Читаем Вознесение полностью

Принесли с допроса сестру. Она даже не вошла в подклеть, но втащили на руках четверо дюжих стрельцов и, словно бы байкая спящую прекрасную матерь человеческую, бережно положили на лавку под образом вместе с запоном и так же тихо, отступая к двери, вышли. Евдокия притворилась спящей, и когда лишь удалилась стража, открыла дымчато-серый, какой-то волглый от слезы иль мороза глаз с загнувшимися пепельными ресницами и подмигнула Федосье. Гос-по-ди! – мысленно ахнула Федосья Прокопьевна, принагнувшись, разглядывая младшую сестрицу; будто девчонка еще, хоть и четверых дитешонок привалила, и губы-то не обсохли, не обтянулись, полны сочной любовной жажды и дрожащей милой полуулыбкой призагнуты вверх; и кожа-то на лице атласно-чистая, как бы выделанная под персиковый бархат, и тонявый носишко с крохотными норками лукаво привздернут... Ей ли, чистой душе, будто сошедшей с образа, гнить в хлевище на лыковой рогознице?..

А Евдокия вдруг потянулась, заламывая над головою тонкие руки, вздохнула глубоко и засмеялась: «Они мне, власти-то наши, говорят: де, встань под благословение. А я лежу под порогом, как колода. Говорю: де, ходите через меня. Они опять: не видишь, де, власти пред тобою? А я-то им: де, никаких властей не вижу, но только стадо хрюкающее и толстого свинопаса. Это про Павла-то, митрополита. Они кинулись ко мне с Якимом, я и глаза закрыла от страха: ну, думаю, бить сейчас начнут. И давай подымать, на ноги ставить. Я же – как ступа деревянная. Как спицу в меня загнали. Так и отступились ни с чем... Ой, Федосья, какие бесьи рыла в Божьей церкви. Ку-да мы упа-ли-и, ой-ой!»
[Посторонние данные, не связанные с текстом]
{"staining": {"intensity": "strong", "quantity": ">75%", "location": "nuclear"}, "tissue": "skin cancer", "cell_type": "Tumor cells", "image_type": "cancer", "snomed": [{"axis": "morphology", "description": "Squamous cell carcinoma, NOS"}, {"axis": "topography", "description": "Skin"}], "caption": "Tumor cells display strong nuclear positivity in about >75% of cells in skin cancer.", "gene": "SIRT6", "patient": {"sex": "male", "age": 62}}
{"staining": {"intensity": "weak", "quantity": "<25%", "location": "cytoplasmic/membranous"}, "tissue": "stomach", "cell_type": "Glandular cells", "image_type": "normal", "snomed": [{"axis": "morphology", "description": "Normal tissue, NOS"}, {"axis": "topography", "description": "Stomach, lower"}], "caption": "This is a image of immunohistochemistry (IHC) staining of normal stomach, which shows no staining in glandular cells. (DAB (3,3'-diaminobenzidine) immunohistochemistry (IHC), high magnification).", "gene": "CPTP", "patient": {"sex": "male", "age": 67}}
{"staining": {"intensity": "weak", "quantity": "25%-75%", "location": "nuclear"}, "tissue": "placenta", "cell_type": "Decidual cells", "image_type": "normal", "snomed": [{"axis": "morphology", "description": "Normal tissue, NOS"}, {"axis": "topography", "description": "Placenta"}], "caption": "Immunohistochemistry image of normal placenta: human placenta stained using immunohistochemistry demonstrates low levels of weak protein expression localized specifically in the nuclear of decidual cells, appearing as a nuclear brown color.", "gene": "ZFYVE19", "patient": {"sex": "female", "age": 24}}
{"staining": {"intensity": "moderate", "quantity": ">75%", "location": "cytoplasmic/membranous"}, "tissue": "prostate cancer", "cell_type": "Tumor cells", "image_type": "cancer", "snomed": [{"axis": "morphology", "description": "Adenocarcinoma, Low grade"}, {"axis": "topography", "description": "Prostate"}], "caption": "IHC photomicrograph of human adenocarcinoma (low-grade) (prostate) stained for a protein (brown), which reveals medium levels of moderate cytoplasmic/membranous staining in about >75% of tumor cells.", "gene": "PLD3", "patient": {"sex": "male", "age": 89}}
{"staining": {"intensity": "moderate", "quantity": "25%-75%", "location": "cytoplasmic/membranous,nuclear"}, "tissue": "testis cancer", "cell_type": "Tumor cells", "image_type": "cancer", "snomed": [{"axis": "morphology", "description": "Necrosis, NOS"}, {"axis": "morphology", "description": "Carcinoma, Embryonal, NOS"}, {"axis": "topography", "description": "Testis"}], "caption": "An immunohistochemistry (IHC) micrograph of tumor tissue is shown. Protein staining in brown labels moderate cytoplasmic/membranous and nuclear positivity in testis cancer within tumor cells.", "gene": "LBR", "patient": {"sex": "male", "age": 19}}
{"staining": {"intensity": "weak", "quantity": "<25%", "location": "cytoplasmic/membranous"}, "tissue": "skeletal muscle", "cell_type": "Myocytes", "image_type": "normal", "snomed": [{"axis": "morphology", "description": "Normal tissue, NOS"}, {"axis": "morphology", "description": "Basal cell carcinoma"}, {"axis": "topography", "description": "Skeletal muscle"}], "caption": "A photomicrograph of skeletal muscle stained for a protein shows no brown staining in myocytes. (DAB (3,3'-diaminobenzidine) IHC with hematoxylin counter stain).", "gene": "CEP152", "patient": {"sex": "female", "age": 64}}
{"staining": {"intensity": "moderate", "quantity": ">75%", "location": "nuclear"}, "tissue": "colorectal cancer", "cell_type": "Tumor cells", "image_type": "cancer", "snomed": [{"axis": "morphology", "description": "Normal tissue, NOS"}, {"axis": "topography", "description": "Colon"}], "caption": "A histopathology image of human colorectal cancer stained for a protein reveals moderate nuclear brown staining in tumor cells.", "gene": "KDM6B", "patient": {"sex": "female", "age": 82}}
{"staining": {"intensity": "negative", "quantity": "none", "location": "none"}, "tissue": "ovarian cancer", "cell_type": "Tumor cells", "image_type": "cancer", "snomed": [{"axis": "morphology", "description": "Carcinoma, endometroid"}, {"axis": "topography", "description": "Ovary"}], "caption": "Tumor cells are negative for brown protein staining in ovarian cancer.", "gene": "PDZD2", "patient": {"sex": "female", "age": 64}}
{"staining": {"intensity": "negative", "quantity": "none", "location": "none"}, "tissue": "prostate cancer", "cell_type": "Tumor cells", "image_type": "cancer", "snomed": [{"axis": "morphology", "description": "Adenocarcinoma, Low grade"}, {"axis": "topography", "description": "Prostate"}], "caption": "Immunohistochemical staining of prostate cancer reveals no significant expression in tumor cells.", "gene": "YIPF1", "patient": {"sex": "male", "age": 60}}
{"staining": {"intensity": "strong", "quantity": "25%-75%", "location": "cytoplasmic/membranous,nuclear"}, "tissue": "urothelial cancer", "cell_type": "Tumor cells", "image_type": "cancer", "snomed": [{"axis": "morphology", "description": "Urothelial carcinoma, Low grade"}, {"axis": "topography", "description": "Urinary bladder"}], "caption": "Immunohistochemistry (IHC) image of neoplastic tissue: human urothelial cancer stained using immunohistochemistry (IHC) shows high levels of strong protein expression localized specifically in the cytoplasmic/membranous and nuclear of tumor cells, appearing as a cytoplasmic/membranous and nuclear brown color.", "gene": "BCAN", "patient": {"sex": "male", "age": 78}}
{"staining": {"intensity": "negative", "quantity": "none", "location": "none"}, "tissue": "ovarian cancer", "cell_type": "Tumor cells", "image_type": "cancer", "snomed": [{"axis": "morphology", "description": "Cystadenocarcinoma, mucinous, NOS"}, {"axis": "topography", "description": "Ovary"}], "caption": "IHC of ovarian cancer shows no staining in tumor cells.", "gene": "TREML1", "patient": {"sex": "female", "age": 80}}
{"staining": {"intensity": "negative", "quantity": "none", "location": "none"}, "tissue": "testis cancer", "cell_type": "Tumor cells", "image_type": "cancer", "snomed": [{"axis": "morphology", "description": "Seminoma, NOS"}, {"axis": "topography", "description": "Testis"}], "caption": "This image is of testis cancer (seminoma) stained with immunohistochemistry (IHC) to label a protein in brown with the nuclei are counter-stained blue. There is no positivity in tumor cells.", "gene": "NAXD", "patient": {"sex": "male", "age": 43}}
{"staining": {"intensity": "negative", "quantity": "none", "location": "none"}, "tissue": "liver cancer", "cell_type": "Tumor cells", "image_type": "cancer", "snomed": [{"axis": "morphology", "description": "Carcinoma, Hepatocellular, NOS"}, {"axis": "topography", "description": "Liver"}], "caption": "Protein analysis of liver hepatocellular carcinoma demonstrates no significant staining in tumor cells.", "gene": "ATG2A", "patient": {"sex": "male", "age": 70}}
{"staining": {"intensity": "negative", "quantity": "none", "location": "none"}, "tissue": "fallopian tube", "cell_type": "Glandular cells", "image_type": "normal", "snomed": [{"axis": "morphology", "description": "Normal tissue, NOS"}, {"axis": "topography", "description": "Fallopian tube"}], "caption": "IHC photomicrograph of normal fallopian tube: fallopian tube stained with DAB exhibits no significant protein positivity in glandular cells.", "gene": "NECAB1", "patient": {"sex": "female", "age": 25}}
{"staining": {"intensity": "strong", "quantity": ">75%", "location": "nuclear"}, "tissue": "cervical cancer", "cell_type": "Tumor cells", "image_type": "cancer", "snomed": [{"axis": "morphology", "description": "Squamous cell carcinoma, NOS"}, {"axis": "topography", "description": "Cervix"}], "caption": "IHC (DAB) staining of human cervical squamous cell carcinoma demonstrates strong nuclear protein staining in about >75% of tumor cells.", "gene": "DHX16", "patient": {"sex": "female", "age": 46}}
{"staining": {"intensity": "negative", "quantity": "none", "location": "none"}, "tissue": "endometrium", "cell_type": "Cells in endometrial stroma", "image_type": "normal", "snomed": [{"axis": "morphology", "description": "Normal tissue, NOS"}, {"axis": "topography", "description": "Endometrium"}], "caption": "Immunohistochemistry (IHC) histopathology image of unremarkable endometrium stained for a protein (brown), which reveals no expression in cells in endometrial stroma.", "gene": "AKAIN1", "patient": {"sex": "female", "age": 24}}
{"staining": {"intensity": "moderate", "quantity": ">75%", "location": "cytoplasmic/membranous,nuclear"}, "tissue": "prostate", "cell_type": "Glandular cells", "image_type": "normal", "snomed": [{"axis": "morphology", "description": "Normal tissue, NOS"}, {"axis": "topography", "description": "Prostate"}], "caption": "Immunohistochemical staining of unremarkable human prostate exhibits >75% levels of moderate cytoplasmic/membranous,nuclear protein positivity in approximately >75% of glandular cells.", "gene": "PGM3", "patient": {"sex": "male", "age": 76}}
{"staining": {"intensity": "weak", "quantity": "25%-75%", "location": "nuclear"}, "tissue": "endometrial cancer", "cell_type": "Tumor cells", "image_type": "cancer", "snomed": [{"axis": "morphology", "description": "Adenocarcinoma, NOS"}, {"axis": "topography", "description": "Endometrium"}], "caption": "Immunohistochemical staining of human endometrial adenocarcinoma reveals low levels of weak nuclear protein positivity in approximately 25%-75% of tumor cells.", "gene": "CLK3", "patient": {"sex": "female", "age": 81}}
Евдокия заплакала, запричитала тоненько, с подвывом, как обиженная девочка, и кроткие пушистые глаза ее сразу зацвели от слез, и носишко набряк. Федосья по-матерински прижала сестру к груди и давай нянчить и байкать. Еще хотела сказать сердешной: де, повинися, душа моя, пред властями, да и ступай домой; тебя там детки ждут мал мала, от земли не видать.

Но не успела. Снова вошли думный, патриарший кузнец и подьяки с ярмом, с бряком кинули стулку с цепью на пол. Мастеровой снял с ног Евдокии железа. Перекрестившись, княгиня поцеловала огорлие цепи, воскликнула, внезапно повеселев: «Слава тебе, Господи! Сподобил ты возложить на меня Павловы юзы!» На тонкую шейку, где красовались прежде пузырь из алмазов и золотые плетеные снизки, надели серый с окалиною кованый воротник, приторочили христовенькую к тяжкой неподъемной колоде. Ее ли тонким прохладным ручонкам, чистым, как вешние беленые холсты, таскать по каморе это пудовое наказанье?

Приказные ушли, но Евдокия не только не впала в уныние, но сразу же принялась уряживать себе спальное место, с грохотом волоча за собою каторжное ярмо. Ай, княгинюшка, ай, благоверная, уступил тебе Спаситель древо своего креста.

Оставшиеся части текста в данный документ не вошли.